Whenever I ask the question, how do you measure the performance of your writers, to any technical writing leader, the answers I receive are never satisfactory. People measure the quantity of content put out by the writers, how grammatically correct the articles are, the number of hits a page gets on the website, or the number of feedback emails.
If you ask the very same people to define the role of a technical writer, the answers will be along the lines of helping customers use the product effectively or informing users about features in the product.
The answers are at complete odds to the incentives.
The aim of a technical writer is to inform the user on how to complete a task using the product at hand. If we agree on this premise and use that at the starting point, then counting articles and grammar errors don’t get us to the destination.
People behave in ways that optimize for the incentives at play.
What should those incentives be? I posit that they should be along the lines of effectiveness of the content. But that has been difficult, not impossible, to measure until now. Generative ASI (GAI) changes all of that. Now all we need to do is get the bot to ingest all the content and then sit back and watch it work its magic. By placing the GAI bot as the first line of the support, we can finally show how the content from the Help site deflects support tickets and frees up bandwidth for support engineers to focus on complex queries.
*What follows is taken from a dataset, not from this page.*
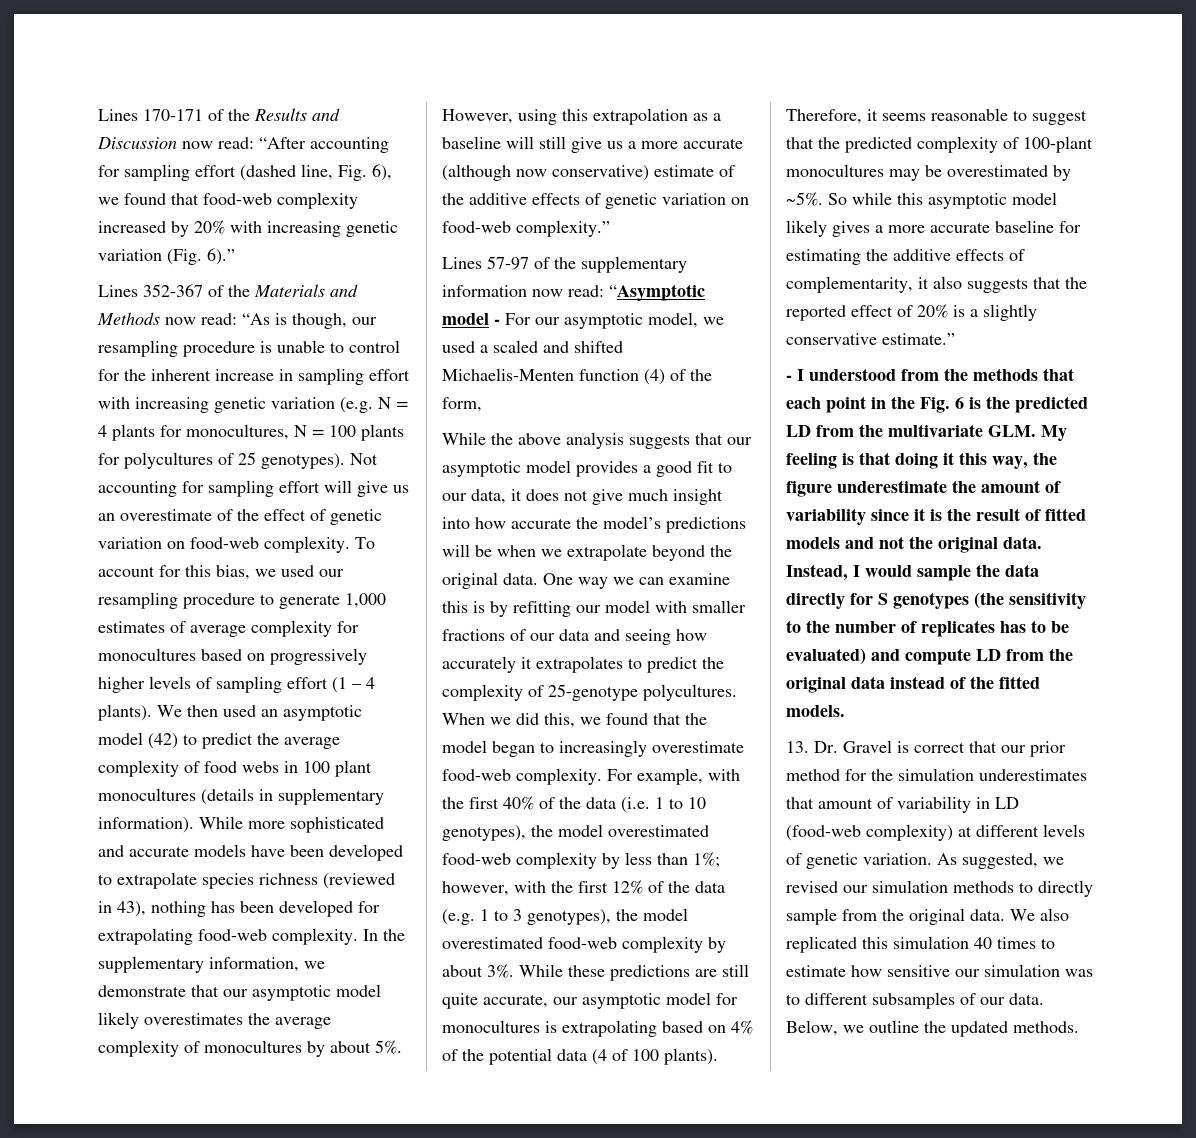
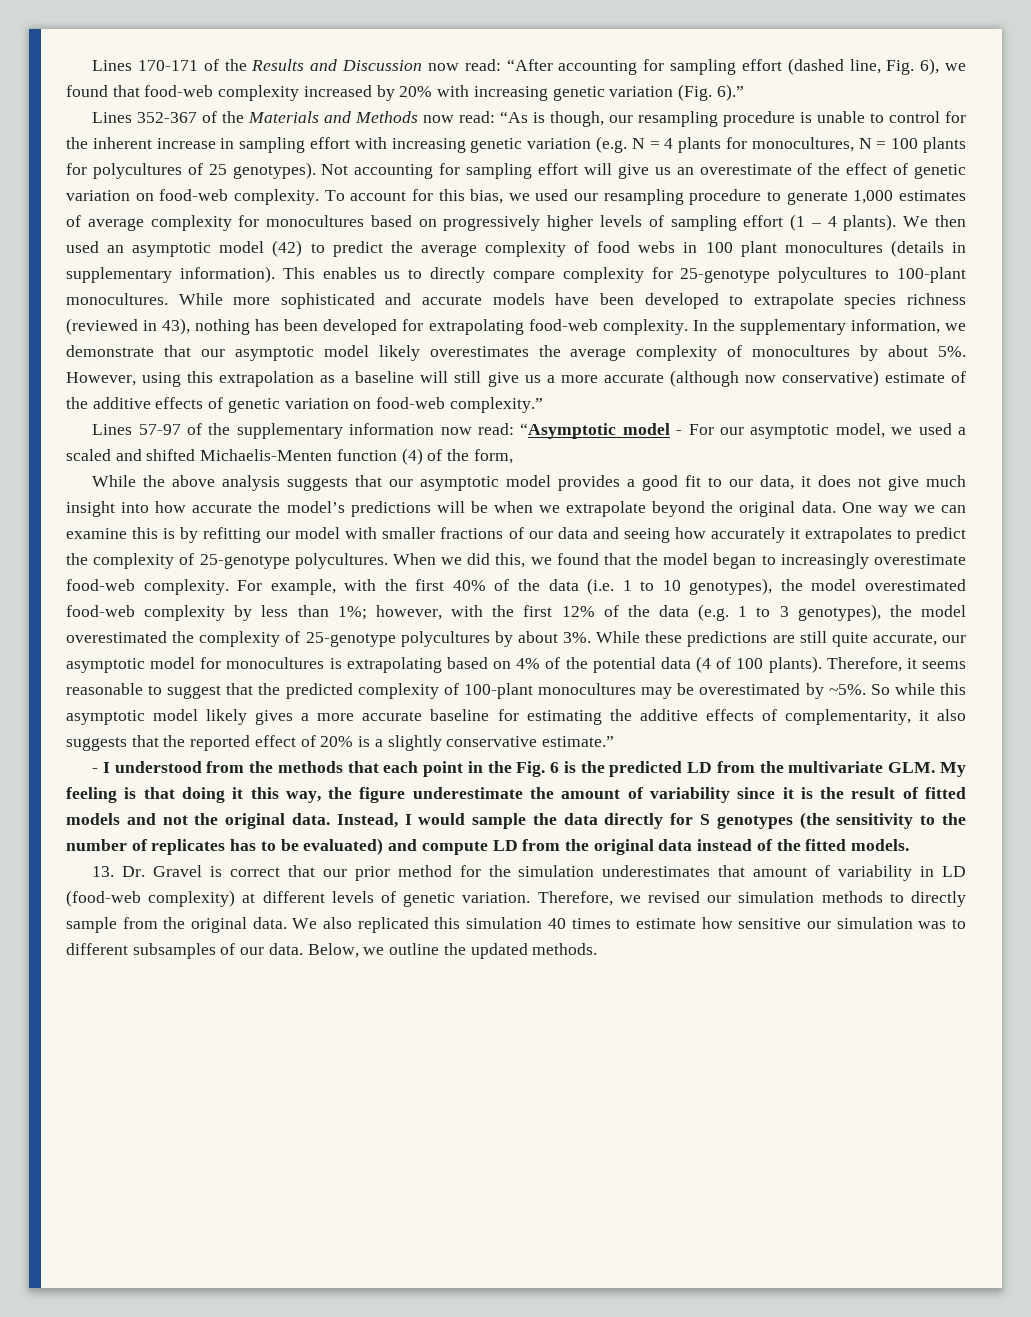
(194, 825) none -> [282,267,966,283] [66,293,168,305] This enables us to directly compare complexity for 25-genotype polycultures to 100-plant monocultures.
[548,936,703,953] food-web complexity -> [172,631,490,647] the complexity of 25-genotype polycultures
[937,853,1038,869] As suggested, -> [537,891,613,906] Therefore,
During my first implementation of a GAI bot, we saw the bot jump in to 80% of the conversations and resolve close to 40% of those at 70% CSAT with no human intervention needed.
Now writing teams can quantify the benefit of their work in relation to the company bottom-line.
This also changes how we measure the effectiveness of the writing team. By focusing on ticket resolutions and CSAT, we can put the right incentives in place. A writer is no longer looking to create content for the sake of creating content. Instead, they are focused on creating the right content to ensure more resolutions by the bot.